__Goal of the exercise__
Tally up the lines in the material where the word "wrist" appears, then give the total and nothing else.

** Input data follows **

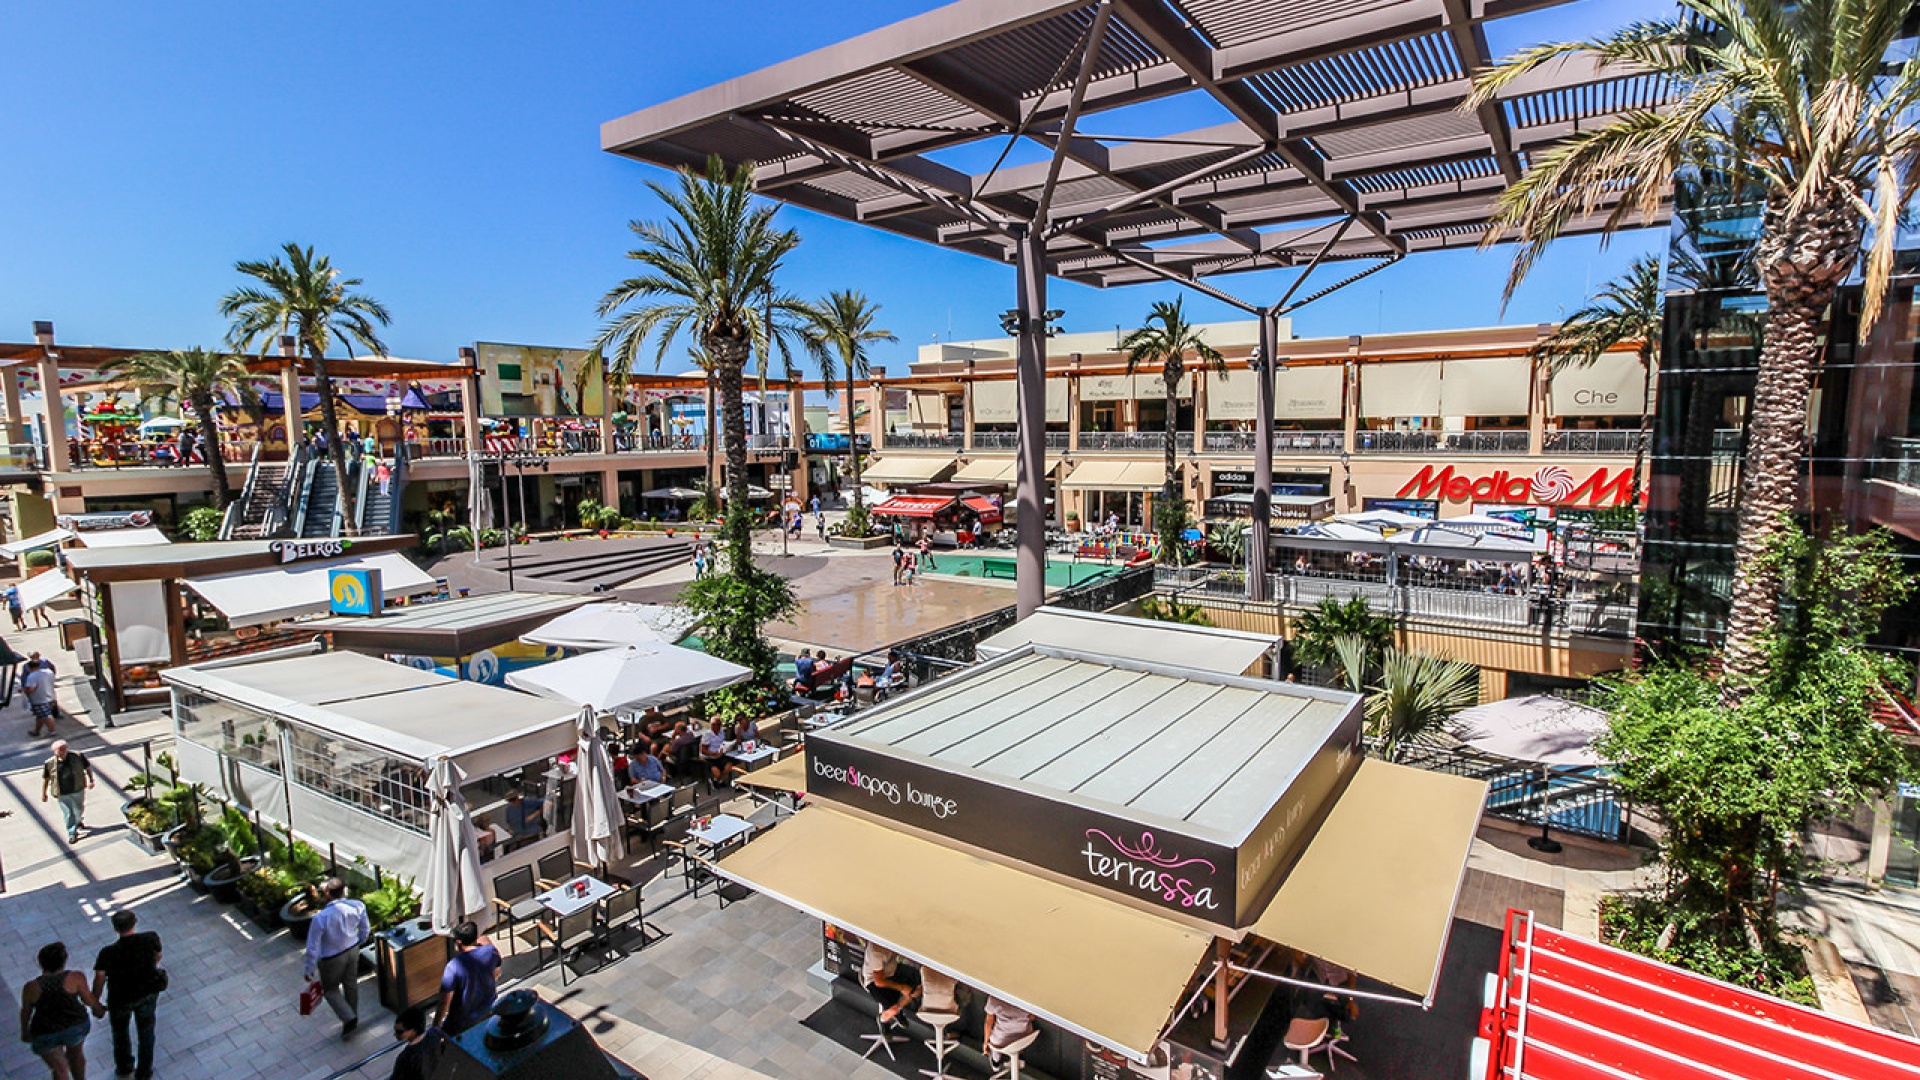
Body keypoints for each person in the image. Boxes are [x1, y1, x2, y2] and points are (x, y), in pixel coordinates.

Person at [92, 910, 162, 1080]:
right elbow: (157, 957)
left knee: (120, 1033)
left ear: (115, 928)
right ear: (135, 922)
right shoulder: (151, 938)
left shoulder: (107, 953)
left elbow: (99, 978)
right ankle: (144, 1071)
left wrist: (95, 1003)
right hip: (146, 993)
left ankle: (124, 1067)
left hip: (119, 998)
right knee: (146, 1032)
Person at [20, 941, 99, 1080]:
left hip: (45, 1031)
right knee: (76, 1056)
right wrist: (98, 1008)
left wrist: (25, 1031)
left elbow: (26, 1012)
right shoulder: (75, 978)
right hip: (75, 1026)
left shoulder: (31, 987)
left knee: (59, 1069)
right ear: (64, 961)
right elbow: (88, 1000)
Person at [304, 878, 372, 1039]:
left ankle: (349, 1017)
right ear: (344, 891)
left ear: (327, 895)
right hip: (352, 949)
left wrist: (309, 969)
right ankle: (352, 1015)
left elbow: (312, 946)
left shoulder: (321, 918)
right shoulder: (357, 906)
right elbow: (365, 929)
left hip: (331, 958)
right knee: (351, 984)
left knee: (330, 990)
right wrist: (358, 942)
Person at [434, 921, 501, 1037]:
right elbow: (496, 973)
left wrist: (435, 1027)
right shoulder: (491, 951)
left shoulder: (454, 966)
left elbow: (444, 1002)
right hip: (488, 1012)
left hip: (461, 1023)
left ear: (459, 943)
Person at [41, 741, 92, 843]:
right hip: (62, 793)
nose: (62, 752)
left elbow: (87, 768)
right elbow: (46, 779)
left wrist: (91, 780)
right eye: (59, 750)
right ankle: (72, 833)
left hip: (77, 789)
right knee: (68, 813)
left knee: (79, 808)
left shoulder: (77, 756)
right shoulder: (50, 763)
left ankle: (78, 821)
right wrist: (44, 793)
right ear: (54, 751)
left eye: (64, 749)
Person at [860, 942, 918, 1026]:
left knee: (916, 987)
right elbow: (879, 982)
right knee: (893, 1009)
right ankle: (883, 1020)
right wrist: (902, 988)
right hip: (874, 982)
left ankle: (898, 1009)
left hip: (892, 971)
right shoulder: (876, 952)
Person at [389, 1005, 447, 1080]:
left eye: (399, 1032)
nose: (395, 1035)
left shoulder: (406, 1057)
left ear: (413, 1031)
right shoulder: (436, 1034)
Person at [983, 995, 1036, 1059]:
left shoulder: (995, 998)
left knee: (995, 1042)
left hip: (1001, 1041)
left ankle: (996, 1060)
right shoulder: (1028, 996)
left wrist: (985, 1043)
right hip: (1024, 1037)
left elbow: (988, 1023)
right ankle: (1017, 1052)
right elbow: (1032, 1017)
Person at [25, 660, 59, 738]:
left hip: (39, 699)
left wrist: (25, 691)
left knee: (46, 715)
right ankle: (36, 731)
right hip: (51, 697)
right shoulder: (49, 672)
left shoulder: (32, 676)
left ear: (30, 668)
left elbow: (31, 689)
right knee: (40, 715)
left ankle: (52, 731)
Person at [699, 718, 730, 787]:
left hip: (720, 755)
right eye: (717, 725)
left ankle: (719, 779)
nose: (719, 726)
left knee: (728, 766)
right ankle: (716, 779)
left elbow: (723, 743)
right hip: (709, 758)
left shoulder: (721, 732)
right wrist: (713, 754)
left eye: (720, 725)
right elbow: (703, 750)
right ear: (712, 726)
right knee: (717, 772)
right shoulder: (707, 735)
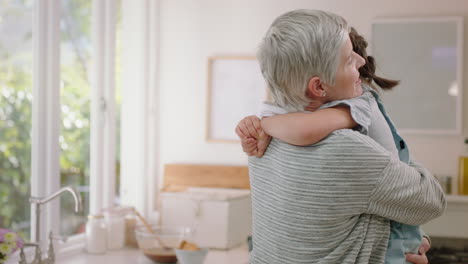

** End of Input data **

__Finished task__
12